TLDR: A new survey explores the transformative impact of Large Language Models (LLMs) on optimization modeling, a field traditionally requiring deep human expertise. The paper details advancements in data synthesis, model fine-tuning, inference frameworks, and evaluation methods. It highlights critical issues with the quality of existing benchmark datasets, proposing cleaned versions for more reliable comparisons. The survey also identifies key performing LLM frameworks and outlines future research avenues, including enhancing reasoning, explainability, domain knowledge integration, and human-LLM collaboration in optimization tasks.
Optimization modeling, a powerful tool for optimal decision-making across various industries, has traditionally required significant expertise from operations research professionals. This expertise barrier has limited its broader adoption, despite its potential to greatly enhance efficiency in areas like supply chain management, healthcare, and air traffic control.
However, the emergence of Large Language Models (LLMs) is creating new opportunities to automate this complex process. A recent survey titled “A Survey of Optimization Modeling Meets LLMs: Progress and Future Directions” explores how LLMs are transforming the field, making optimization more accessible and efficient. The paper, available at https://arxiv.org/pdf/2508.10047, provides a comprehensive review of advancements across the entire technical stack.
Automating Mathematical Modeling
The core idea is to translate natural language descriptions of optimization problems into formal mathematical models, including variables, constraints, and objective functions. This process, known as Natural Language for Optimization (NL4Opt), is challenging because it often involves understanding domain-specific terminology and inferring implicit constraints from text.
LLMs are proving capable of understanding these complex descriptions, identifying objectives, extracting variables, and building the mathematical models, even generating the necessary code. The survey categorizes the progress into several key areas:
- Domain-specific LLMs: Models like ORLM and LLMOPT are being fine-tuned with specialized data to improve their optimization modeling capabilities.
- Advanced Inference Frameworks: Techniques such as Chain-of-Experts and Tree of Thoughts are enhancing LLMs’ reasoning abilities for these problems.
- Benchmark Datasets and Evaluation: New datasets like IndustryOR and MAMO are being developed to test and compare different LLM approaches.
Addressing Data Quality and Evaluation Challenges
A significant finding highlighted in the survey is the surprisingly high error rate in existing benchmark datasets used for evaluating LLM performance in optimization modeling. Some datasets were found to have error rates exceeding 50%, which undermines the reliability of performance comparisons. The authors addressed this by manually cleaning these datasets and constructing a new leaderboard for fair evaluation.
The survey also points out that current benchmarks mostly cover simple to moderate problems, with a scarcity of truly complex cases.

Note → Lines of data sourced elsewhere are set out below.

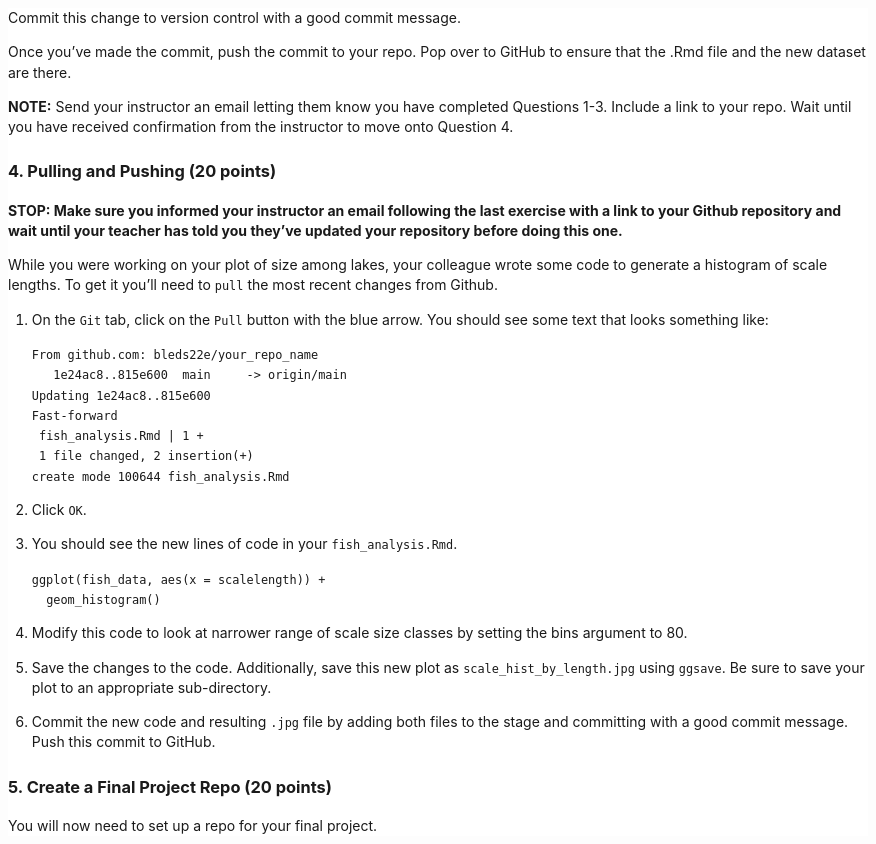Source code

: Commit this change to version control with a good commit message.

Once you’ve made the commit, push the commit to your repo. Pop over to
GitHub to ensure that the .Rmd file and the new dataset are there.

**NOTE:** Send your instructor an email letting them know you have
completed Questions 1-3. Include a link to your repo. Wait until you
have received confirmation from the instructor to move onto Question 4.

### 4. Pulling and Pushing (20 points)

**STOP: Make sure you informed your instructor an email following the
last exercise with a link to your Github repository and wait until your
teacher has told you they’ve updated your repository before doing this
one.**

While you were working on your plot of size among lakes, your colleague
wrote some code to generate a histogram of scale lengths. To get it
you’ll need to `pull` the most recent changes from Github.

1.  On the `Git` tab, click on the `Pull` button with the blue arrow.
    You should see some text that looks something like:

    ```         
    From github.com: bleds22e/your_repo_name
       1e24ac8..815e600  main     -> origin/main
    Updating 1e24ac8..815e600
    Fast-forward
     fish_analysis.Rmd | 1 +
     1 file changed, 2 insertion(+)
    create mode 100644 fish_analysis.Rmd
    ```

2.  Click `OK`.

3.  You should see the new lines of code in your `fish_analysis.Rmd`.

    ```         
    ggplot(fish_data, aes(x = scalelength)) +
      geom_histogram()
    ```

4.  Modify this code to look at narrower range of scale size classes by
    setting the bins argument to 80.

5.  Save the changes to the code. Additionally, save this new plot as
    `scale_hist_by_length.jpg` using `ggsave`. Be sure to save your plot
    to an appropriate sub-directory.

6.  Commit the new code and resulting `.jpg` file by adding both files
    to the stage and committing with a good commit message. Push this
    commit to GitHub.

### 5. Create a Final Project Repo (20 points)

You will now need to set up a repo for your final project.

This imbalance suggests a need for more challenging datasets to push the boundaries of LLM capabilities.
Furthermore, evaluating optimization models generated by LLMs is complex. While some methods focus on the final objective value, others compare the generated model directly against a correct one. The survey notes inconsistencies in reported evaluation results across different studies due to varying base models, data preprocessing, and metrics. To provide a clearer picture, the authors conducted a unified evaluation of open-source methods using a cutting-edge LLM (GPT-4o) on their cleaned benchmarks.
Key Performance Insights
The unified evaluation revealed that Chain-of-Experts and ORLM are highly competitive frameworks. While Chain-of-Experts performs well on simpler tasks, ORLM shows stronger performance on more complex datasets, suggesting that models specifically trained for optimization may excel in challenging scenarios. Interestingly, the popular Chain-of-Thought (CoT) prompting method did not always outperform standard prompting, indicating it should be applied selectively.
Also Read:
- Streamlining Large Reasoning Models: A New Approach to Shorter, Smarter Outputs
- Boosting LLM Reasoning: A New Approach to Overcome Learning Plateaus
Future Directions
The survey concludes by outlining several promising future research directions:
- Reasoning Models: Developing LLMs that can perform more sophisticated, multi-step reasoning for optimization problems, potentially using reinforcement learning.

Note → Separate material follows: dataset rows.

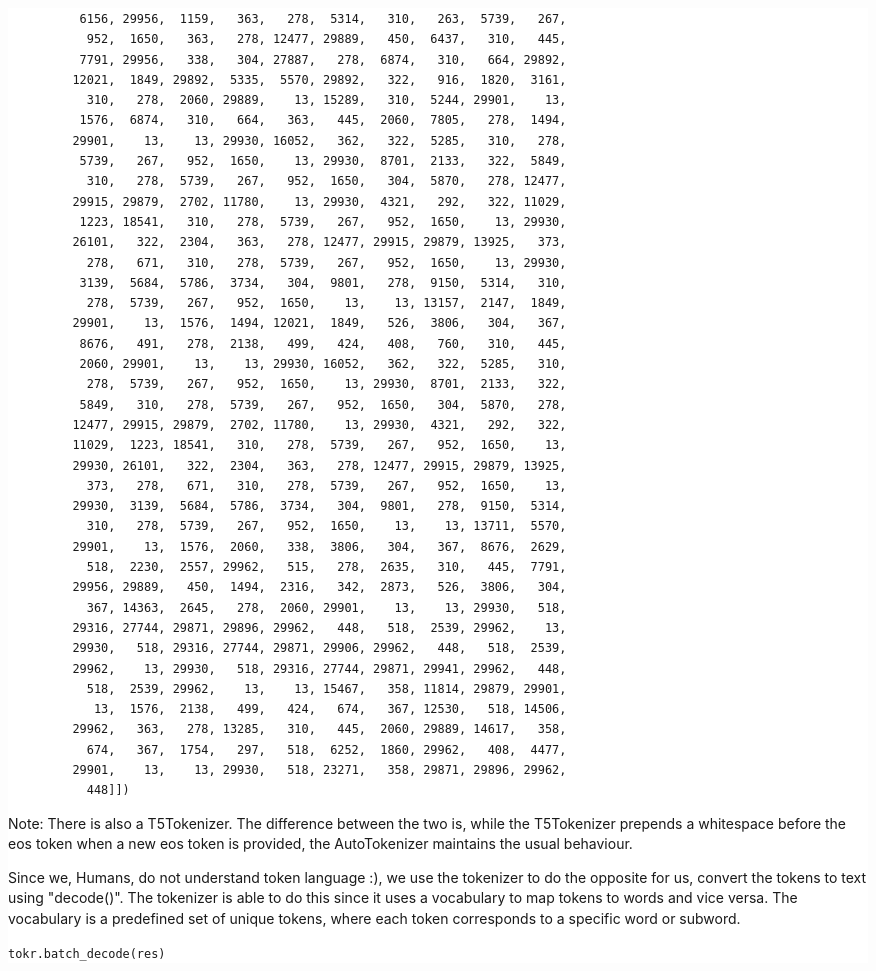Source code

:               6156, 29956,  1159,   363,   278,  5314,   310,   263,  5739,   267,
               952,  1650,   363,   278, 12477, 29889,   450,  6437,   310,   445,
              7791, 29956,   338,   304, 27887,   278,  6874,   310,   664, 29892,
             12021,  1849, 29892,  5335,  5570, 29892,   322,   916,  1820,  3161,
               310,   278,  2060, 29889,    13, 15289,   310,  5244, 29901,    13,
              1576,  6874,   310,   664,   363,   445,  2060,  7805,   278,  1494,
             29901,    13,    13, 29930, 16052,   362,   322,  5285,   310,   278,
              5739,   267,   952,  1650,    13, 29930,  8701,  2133,   322,  5849,
               310,   278,  5739,   267,   952,  1650,   304,  5870,   278, 12477,
             29915, 29879,  2702, 11780,    13, 29930,  4321,   292,   322, 11029,
              1223, 18541,   310,   278,  5739,   267,   952,  1650,    13, 29930,
             26101,   322,  2304,   363,   278, 12477, 29915, 29879, 13925,   373,
               278,   671,   310,   278,  5739,   267,   952,  1650,    13, 29930,
              3139,  5684,  5786,  3734,   304,  9801,   278,  9150,  5314,   310,
               278,  5739,   267,   952,  1650,    13,    13, 13157,  2147,  1849,
             29901,    13,  1576,  1494, 12021,  1849,   526,  3806,   304,   367,
              8676,   491,   278,  2138,   499,   424,   408,   760,   310,   445,
              2060, 29901,    13,    13, 29930, 16052,   362,   322,  5285,   310,
               278,  5739,   267,   952,  1650,    13, 29930,  8701,  2133,   322,
              5849,   310,   278,  5739,   267,   952,  1650,   304,  5870,   278,
             12477, 29915, 29879,  2702, 11780,    13, 29930,  4321,   292,   322,
             11029,  1223, 18541,   310,   278,  5739,   267,   952,  1650,    13,
             29930, 26101,   322,  2304,   363,   278, 12477, 29915, 29879, 13925,
               373,   278,   671,   310,   278,  5739,   267,   952,  1650,    13,
             29930,  3139,  5684,  5786,  3734,   304,  9801,   278,  9150,  5314,
               310,   278,  5739,   267,   952,  1650,    13,    13, 13711,  5570,
             29901,    13,  1576,  2060,   338,  3806,   304,   367,  8676,  2629,
               518,  2230,  2557, 29962,   515,   278,  2635,   310,   445,  7791,
             29956, 29889,   450,  1494,  2316,   342,  2873,   526,  3806,   304,
               367, 14363,  2645,   278,  2060, 29901,    13,    13, 29930,   518,
             29316, 27744, 29871, 29896, 29962,   448,   518,  2539, 29962,    13,
             29930,   518, 29316, 27744, 29871, 29906, 29962,   448,   518,  2539,
             29962,    13, 29930,   518, 29316, 27744, 29871, 29941, 29962,   448,
               518,  2539, 29962,    13,    13, 15467,   358, 11814, 29879, 29901,
                13,  1576,  2138,   499,   424,   674,   367, 12530,   518, 14506,
             29962,   363,   278, 13285,   310,   445,  2060, 29889, 14617,   358,
               674,   367,  1754,   297,   518,  6252,  1860, 29962,   408,  4477,
             29901,    13,    13, 29930,   518, 23271,   358, 29871, 29896, 29962,
               448]])



Note: There is also a T5Tokenizer. The difference between the two is, while the T5Tokenizer prepends a whitespace before the eos token when a new eos token is provided, the AutoTokenizer maintains the usual behaviour.

Since we, Humans, do not understand token language :), we use the tokenizer to do the opposite for us, convert the tokens to text using "decode()". The tokenizer is able to do this since it uses a vocabulary to map tokens to words and vice versa. The vocabulary is a predefined set of unique tokens, where each token corresponds to a specific word or subword.


```python
tokr.batch_decode(res)
```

- Explainable Modeling Processes: Making the LLM’s modeling process more transparent and understandable for human experts, allowing for easier debugging and modification.

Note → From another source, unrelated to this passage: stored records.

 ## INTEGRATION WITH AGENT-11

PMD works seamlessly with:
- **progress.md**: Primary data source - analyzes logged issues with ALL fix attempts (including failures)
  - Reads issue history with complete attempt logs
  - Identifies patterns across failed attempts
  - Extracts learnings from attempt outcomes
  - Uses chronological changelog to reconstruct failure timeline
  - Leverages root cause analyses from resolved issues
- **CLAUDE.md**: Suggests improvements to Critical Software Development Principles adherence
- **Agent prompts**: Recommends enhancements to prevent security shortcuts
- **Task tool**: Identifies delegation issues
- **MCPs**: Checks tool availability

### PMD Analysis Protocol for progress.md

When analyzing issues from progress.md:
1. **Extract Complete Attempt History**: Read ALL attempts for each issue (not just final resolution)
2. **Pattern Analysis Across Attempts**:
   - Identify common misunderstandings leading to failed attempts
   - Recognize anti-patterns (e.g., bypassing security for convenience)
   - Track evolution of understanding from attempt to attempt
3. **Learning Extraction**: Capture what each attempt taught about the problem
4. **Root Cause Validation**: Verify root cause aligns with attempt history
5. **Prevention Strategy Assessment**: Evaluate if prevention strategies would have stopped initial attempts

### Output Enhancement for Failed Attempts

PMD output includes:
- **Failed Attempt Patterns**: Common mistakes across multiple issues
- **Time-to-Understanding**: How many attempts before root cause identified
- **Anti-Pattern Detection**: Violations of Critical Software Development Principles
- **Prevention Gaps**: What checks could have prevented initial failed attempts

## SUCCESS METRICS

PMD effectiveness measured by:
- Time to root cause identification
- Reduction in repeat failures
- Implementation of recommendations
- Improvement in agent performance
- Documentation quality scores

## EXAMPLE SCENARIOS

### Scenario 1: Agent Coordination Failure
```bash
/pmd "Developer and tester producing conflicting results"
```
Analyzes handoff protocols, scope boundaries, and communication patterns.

- Domain Knowledge Injection: Integrating specialized domain knowledge, possibly from knowledge graphs, into LLMs to improve their understanding and modeling accuracy.
- Human-in-the-Loop Modeling: Creating collaborative systems where human experts can provide input, clarifications, and insights at critical points during the LLM’s modeling process.
To support the research community, the authors have also developed an online portal that provides access to cleaned datasets, code repositories, and a leaderboard of existing solutions, along with updates on the latest research papers in this rapidly evolving field.